[Dataset items]

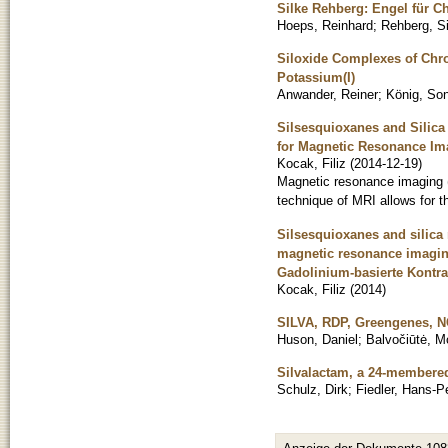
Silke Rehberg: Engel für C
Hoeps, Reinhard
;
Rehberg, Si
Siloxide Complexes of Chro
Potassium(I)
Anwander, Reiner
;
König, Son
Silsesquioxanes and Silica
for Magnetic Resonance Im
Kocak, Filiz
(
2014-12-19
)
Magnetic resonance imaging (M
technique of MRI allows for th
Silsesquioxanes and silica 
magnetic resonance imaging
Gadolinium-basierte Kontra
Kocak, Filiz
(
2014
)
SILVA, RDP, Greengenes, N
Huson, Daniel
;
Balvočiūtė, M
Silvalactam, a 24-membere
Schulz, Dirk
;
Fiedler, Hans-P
* * *
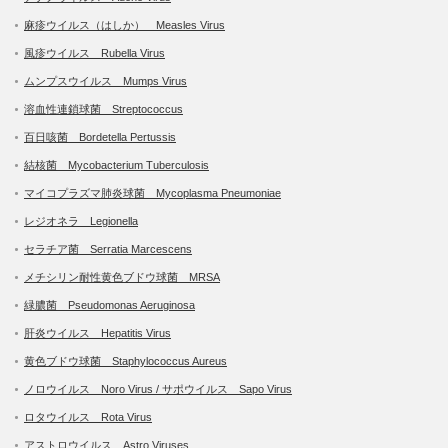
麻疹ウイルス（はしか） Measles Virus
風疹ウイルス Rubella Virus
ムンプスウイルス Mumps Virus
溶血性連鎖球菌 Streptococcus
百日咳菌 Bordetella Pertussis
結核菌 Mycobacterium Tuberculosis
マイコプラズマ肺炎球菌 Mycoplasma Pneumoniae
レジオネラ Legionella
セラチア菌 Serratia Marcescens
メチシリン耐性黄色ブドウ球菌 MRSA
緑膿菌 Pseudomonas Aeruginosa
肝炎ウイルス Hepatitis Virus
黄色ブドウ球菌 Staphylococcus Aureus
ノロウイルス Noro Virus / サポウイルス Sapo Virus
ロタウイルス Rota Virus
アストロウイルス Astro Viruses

> TASK DETAILS
Wherever the line holding "Gadolinium-basierte Kontra" falls in the entries above, copy exactly from it through the line holding "Fiedler, Hans-P", inclusive, and add nothing.

> RESPONSE FOR THIS EXERCISE
Gadolinium-basierte Kontra
Kocak, Filiz
(
2014
)
SILVA, RDP, Greengenes, N
Huson, Daniel
;
Balvočiūtė, M
Silvalactam, a 24-membere
Schulz, Dirk
;
Fiedler, Hans-P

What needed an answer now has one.